[Records excerpted from a collection]
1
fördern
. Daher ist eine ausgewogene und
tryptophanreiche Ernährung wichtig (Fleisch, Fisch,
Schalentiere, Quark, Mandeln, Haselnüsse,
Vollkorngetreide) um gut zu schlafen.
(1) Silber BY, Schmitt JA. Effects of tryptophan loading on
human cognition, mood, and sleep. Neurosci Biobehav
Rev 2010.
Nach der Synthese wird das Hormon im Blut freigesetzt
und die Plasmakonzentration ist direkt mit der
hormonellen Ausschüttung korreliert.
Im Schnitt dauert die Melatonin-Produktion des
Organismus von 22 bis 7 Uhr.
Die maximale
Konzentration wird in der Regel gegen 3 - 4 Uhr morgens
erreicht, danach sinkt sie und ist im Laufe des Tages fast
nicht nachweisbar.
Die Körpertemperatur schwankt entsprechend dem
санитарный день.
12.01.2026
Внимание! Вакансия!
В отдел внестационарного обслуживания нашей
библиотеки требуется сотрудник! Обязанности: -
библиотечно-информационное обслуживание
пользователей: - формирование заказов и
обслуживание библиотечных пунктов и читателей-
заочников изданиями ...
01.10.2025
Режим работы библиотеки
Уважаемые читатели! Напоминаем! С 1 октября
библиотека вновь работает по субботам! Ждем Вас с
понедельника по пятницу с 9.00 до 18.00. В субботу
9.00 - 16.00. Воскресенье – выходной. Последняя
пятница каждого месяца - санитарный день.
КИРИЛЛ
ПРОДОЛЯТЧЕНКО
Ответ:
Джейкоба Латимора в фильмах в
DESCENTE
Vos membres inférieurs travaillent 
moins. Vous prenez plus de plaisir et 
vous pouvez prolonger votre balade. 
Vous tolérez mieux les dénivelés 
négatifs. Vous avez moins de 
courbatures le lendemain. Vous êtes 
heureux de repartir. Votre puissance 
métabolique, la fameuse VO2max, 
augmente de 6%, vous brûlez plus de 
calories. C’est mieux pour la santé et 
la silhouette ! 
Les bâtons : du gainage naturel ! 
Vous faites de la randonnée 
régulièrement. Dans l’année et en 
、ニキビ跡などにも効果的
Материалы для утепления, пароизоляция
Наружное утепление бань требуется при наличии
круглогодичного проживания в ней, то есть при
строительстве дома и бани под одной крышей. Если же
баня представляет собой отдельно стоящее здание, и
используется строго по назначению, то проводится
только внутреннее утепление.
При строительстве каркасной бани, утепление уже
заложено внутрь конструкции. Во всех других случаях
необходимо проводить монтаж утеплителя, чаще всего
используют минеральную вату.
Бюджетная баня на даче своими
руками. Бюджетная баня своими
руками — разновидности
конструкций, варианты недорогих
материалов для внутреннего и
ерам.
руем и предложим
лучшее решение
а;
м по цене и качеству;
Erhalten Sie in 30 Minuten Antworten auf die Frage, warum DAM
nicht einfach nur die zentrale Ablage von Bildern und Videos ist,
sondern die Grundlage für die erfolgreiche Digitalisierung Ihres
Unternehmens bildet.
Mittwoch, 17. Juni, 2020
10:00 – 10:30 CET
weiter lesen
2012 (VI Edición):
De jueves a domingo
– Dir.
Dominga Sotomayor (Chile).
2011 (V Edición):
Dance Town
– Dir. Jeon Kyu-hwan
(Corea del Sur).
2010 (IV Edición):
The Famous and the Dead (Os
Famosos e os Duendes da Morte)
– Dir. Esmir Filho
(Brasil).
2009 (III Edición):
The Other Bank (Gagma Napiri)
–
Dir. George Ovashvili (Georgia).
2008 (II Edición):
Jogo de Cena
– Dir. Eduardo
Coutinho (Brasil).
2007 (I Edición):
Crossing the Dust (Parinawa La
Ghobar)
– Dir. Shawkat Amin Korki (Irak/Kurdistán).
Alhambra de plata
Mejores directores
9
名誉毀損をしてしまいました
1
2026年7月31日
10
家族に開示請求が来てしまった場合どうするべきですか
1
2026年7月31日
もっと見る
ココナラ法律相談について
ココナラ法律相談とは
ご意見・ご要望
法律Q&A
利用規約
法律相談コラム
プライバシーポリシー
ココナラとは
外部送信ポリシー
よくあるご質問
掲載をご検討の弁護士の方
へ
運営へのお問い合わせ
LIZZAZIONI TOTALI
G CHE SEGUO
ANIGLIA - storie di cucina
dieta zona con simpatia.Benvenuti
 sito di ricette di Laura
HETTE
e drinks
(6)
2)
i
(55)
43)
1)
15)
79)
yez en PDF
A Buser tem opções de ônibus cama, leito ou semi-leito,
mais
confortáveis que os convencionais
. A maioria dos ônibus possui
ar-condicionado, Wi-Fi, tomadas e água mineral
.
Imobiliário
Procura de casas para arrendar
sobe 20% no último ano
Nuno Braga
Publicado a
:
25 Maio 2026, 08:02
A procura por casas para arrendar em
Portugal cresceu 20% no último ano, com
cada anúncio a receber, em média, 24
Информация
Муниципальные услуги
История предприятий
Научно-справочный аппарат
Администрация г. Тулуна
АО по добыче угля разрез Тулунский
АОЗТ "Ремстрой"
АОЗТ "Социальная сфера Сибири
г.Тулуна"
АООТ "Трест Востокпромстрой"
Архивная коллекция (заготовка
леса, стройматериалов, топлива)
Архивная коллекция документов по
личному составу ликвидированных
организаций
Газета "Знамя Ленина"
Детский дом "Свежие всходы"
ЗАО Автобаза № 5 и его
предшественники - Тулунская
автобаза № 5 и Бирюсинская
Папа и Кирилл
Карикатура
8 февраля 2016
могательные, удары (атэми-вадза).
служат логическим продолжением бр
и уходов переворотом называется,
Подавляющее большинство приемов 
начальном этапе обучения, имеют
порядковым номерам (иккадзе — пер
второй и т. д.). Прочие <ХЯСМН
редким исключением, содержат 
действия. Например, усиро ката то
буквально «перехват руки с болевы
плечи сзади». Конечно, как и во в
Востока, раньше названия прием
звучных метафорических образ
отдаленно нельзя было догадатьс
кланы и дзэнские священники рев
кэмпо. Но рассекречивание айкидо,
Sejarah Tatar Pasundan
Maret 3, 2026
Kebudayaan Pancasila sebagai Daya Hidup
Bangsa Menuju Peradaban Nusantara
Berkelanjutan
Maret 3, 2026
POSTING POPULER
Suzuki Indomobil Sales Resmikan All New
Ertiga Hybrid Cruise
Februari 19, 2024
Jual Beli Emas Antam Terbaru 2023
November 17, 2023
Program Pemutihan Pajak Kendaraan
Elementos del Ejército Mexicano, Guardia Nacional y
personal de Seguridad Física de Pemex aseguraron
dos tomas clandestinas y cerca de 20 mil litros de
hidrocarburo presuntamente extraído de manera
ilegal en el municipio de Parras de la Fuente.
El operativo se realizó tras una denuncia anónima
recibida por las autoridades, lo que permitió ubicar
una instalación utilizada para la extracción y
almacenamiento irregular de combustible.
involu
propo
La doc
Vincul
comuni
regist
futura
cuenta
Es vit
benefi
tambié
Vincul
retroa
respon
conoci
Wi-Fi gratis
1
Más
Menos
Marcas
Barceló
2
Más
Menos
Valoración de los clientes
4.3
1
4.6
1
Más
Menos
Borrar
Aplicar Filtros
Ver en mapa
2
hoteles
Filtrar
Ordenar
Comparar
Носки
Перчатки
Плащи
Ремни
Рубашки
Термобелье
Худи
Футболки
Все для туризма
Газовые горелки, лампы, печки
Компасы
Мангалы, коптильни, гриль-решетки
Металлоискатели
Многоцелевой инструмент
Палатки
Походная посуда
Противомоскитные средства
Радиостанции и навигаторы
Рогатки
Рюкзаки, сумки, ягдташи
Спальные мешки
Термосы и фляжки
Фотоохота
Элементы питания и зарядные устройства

Your objective = Copy the lines above, please. Keep them exact.

Solution for this exercise =
1
fördern
. Daher ist eine ausgewogene und
tryptophanreiche Ernährung wichtig (Fleisch, Fisch,
Schalentiere, Quark, Mandeln, Haselnüsse,
Vollkorngetreide) um gut zu schlafen.
(1) Silber BY, Schmitt JA. Effects of tryptophan loading on
human cognition, mood, and sleep. Neurosci Biobehav
Rev 2010.
Nach der Synthese wird das Hormon im Blut freigesetzt
und die Plasmakonzentration ist direkt mit der
hormonellen Ausschüttung korreliert.
Im Schnitt dauert die Melatonin-Produktion des
Organismus von 22 bis 7 Uhr.
Die maximale
Konzentration wird in der Regel gegen 3 - 4 Uhr morgens
erreicht, danach sinkt sie und ist im Laufe des Tages fast
nicht nachweisbar.
Die Körpertemperatur schwankt entsprechend dem
санитарный день.
12.01.2026
Внимание! Вакансия!
В отдел внестационарного обслуживания нашей
библиотеки требуется сотрудник! Обязанности: -
библиотечно-информационное обслуживание
пользователей: - формирование заказов и
обслуживание библиотечных пунктов и читателей-
заочников изданиями ...
01.10.2025
Режим работы библиотеки
Уважаемые читатели! Напоминаем! С 1 октября
библиотека вновь работает по субботам! Ждем Вас с
понедельника по пятницу с 9.00 до 18.00. В субботу
9.00 - 16.00. Воскресенье – выходной. Последняя
пятница каждого месяца - санитарный день.
КИРИЛЛ
ПРОДОЛЯТЧЕНКО
Ответ:
Джейкоба Латимора в фильмах в
DESCENTE
Vos membres inférieurs travaillent 
moins. Vous prenez plus de plaisir et 
vous pouvez prolonger votre balade. 
Vous tolérez mieux les dénivelés 
négatifs. Vous avez moins de 
courbatures le lendemain. Vous êtes 
heureux de repartir. Votre puissance 
métabolique, la fameuse VO2max, 
augmente de 6%, vous brûlez plus de 
calories. C’est mieux pour la santé et 
la silhouette ! 
Les bâtons : du gainage naturel ! 
Vous faites de la randonnée 
régulièrement. Dans l’année et en 
、ニキビ跡などにも効果的
Материалы для утепления, пароизоляция
Наружное утепление бань требуется при наличии
круглогодичного проживания в ней, то есть при
строительстве дома и бани под одной крышей. Если же
баня представляет собой отдельно стоящее здание, и
используется строго по назначению, то проводится
только внутреннее утепление.
При строительстве каркасной бани, утепление уже
заложено внутрь конструкции. Во всех других случаях
необходимо проводить монтаж утеплителя, чаще всего
используют минеральную вату.
Бюджетная баня на даче своими
руками. Бюджетная баня своими
руками — разновидности
конструкций, варианты недорогих
материалов для внутреннего и
ерам.
руем и предложим
лучшее решение
а;
м по цене и качеству;
Erhalten Sie in 30 Minuten Antworten auf die Frage, warum DAM
nicht einfach nur die zentrale Ablage von Bildern und Videos ist,
sondern die Grundlage für die erfolgreiche Digitalisierung Ihres
Unternehmens bildet.
Mittwoch, 17. Juni, 2020
10:00 – 10:30 CET
weiter lesen
2012 (VI Edición):
De jueves a domingo
– Dir.
Dominga Sotomayor (Chile).
2011 (V Edición):
Dance Town
– Dir. Jeon Kyu-hwan
(Corea del Sur).
2010 (IV Edición):
The Famous and the Dead (Os
Famosos e os Duendes da Morte)
– Dir. Esmir Filho
(Brasil).
2009 (III Edición):
The Other Bank (Gagma Napiri)
–
Dir. George Ovashvili (Georgia).
2008 (II Edición):
Jogo de Cena
– Dir. Eduardo
Coutinho (Brasil).
2007 (I Edición):
Crossing the Dust (Parinawa La
Ghobar)
– Dir. Shawkat Amin Korki (Irak/Kurdistán).
Alhambra de plata
Mejores directores
9
名誉毀損をしてしまいました
1
2026年7月31日
10
家族に開示請求が来てしまった場合どうするべきですか
1
2026年7月31日
もっと見る
ココナラ法律相談について
ココナラ法律相談とは
ご意見・ご要望
法律Q&A
利用規約
法律相談コラム
プライバシーポリシー
ココナラとは
外部送信ポリシー
よくあるご質問
掲載をご検討の弁護士の方
へ
運営へのお問い合わせ
LIZZAZIONI TOTALI
G CHE SEGUO
ANIGLIA - storie di cucina
dieta zona con simpatia.Benvenuti
 sito di ricette di Laura
HETTE
e drinks
(6)
2)
i
(55)
43)
1)
15)
79)
yez en PDF
A Buser tem opções de ônibus cama, leito ou semi-leito,
mais
confortáveis que os convencionais
. A maioria dos ônibus possui
ar-condicionado, Wi-Fi, tomadas e água mineral
.
Imobiliário
Procura de casas para arrendar
sobe 20% no último ano
Nuno Braga
Publicado a
:
25 Maio 2026, 08:02
A procura por casas para arrendar em
Portugal cresceu 20% no último ano, com
cada anúncio a receber, em média, 24
Информация
Муниципальные услуги
История предприятий
Научно-справочный аппарат
Администрация г. Тулуна
АО по добыче угля разрез Тулунский
АОЗТ "Ремстрой"
АОЗТ "Социальная сфера Сибири
г.Тулуна"
АООТ "Трест Востокпромстрой"
Архивная коллекция (заготовка
леса, стройматериалов, топлива)
Архивная коллекция документов по
личному составу ликвидированных
организаций
Газета "Знамя Ленина"
Детский дом "Свежие всходы"
ЗАО Автобаза № 5 и его
предшественники - Тулунская
автобаза № 5 и Бирюсинская
Папа и Кирилл
Карикатура
8 февраля 2016
могательные, удары (атэми-вадза).
служат логическим продолжением бр
и уходов переворотом называется,
Подавляющее большинство приемов 
начальном этапе обучения, имеют
порядковым номерам (иккадзе — пер
второй и т. д.). Прочие <ХЯСМН
редким исключением, содержат 
действия. Например, усиро ката то
буквально «перехват руки с болевы
плечи сзади». Конечно, как и во в
Востока, раньше названия прием
звучных метафорических образ
отдаленно нельзя было догадатьс
кланы и дзэнские священники рев
кэмпо. Но рассекречивание айкидо,
Sejarah Tatar Pasundan
Maret 3, 2026
Kebudayaan Pancasila sebagai Daya Hidup
Bangsa Menuju Peradaban Nusantara
Berkelanjutan
Maret 3, 2026
POSTING POPULER
Suzuki Indomobil Sales Resmikan All New
Ertiga Hybrid Cruise
Februari 19, 2024
Jual Beli Emas Antam Terbaru 2023
November 17, 2023
Program Pemutihan Pajak Kendaraan
Elementos del Ejército Mexicano, Guardia Nacional y
personal de Seguridad Física de Pemex aseguraron
dos tomas clandestinas y cerca de 20 mil litros de
hidrocarburo presuntamente extraído de manera
ilegal en el municipio de Parras de la Fuente.
El operativo se realizó tras una denuncia anónima
recibida por las autoridades, lo que permitió ubicar
una instalación utilizada para la extracción y
almacenamiento irregular de combustible.
involu
propo
La doc
Vincul
comuni
regist
futura
cuenta
Es vit
benefi
tambié
Vincul
retroa
respon
conoci
Wi-Fi gratis
1
Más
Menos
Marcas
Barceló
2
Más
Menos
Valoración de los clientes
4.3
1
4.6
1
Más
Menos
Borrar
Aplicar Filtros
Ver en mapa
2
hoteles
Filtrar
Ordenar
Comparar
Носки
Перчатки
Плащи
Ремни
Рубашки
Термобелье
Худи
Футболки
Все для туризма
Газовые горелки, лампы, печки
Компасы
Мангалы, коптильни, гриль-решетки
Металлоискатели
Многоцелевой инструмент
Палатки
Походная посуда
Противомоскитные средства
Радиостанции и навигаторы
Рогатки
Рюкзаки, сумки, ягдташи
Спальные мешки
Термосы и фляжки
Фотоохота
Элементы питания и зарядные устройства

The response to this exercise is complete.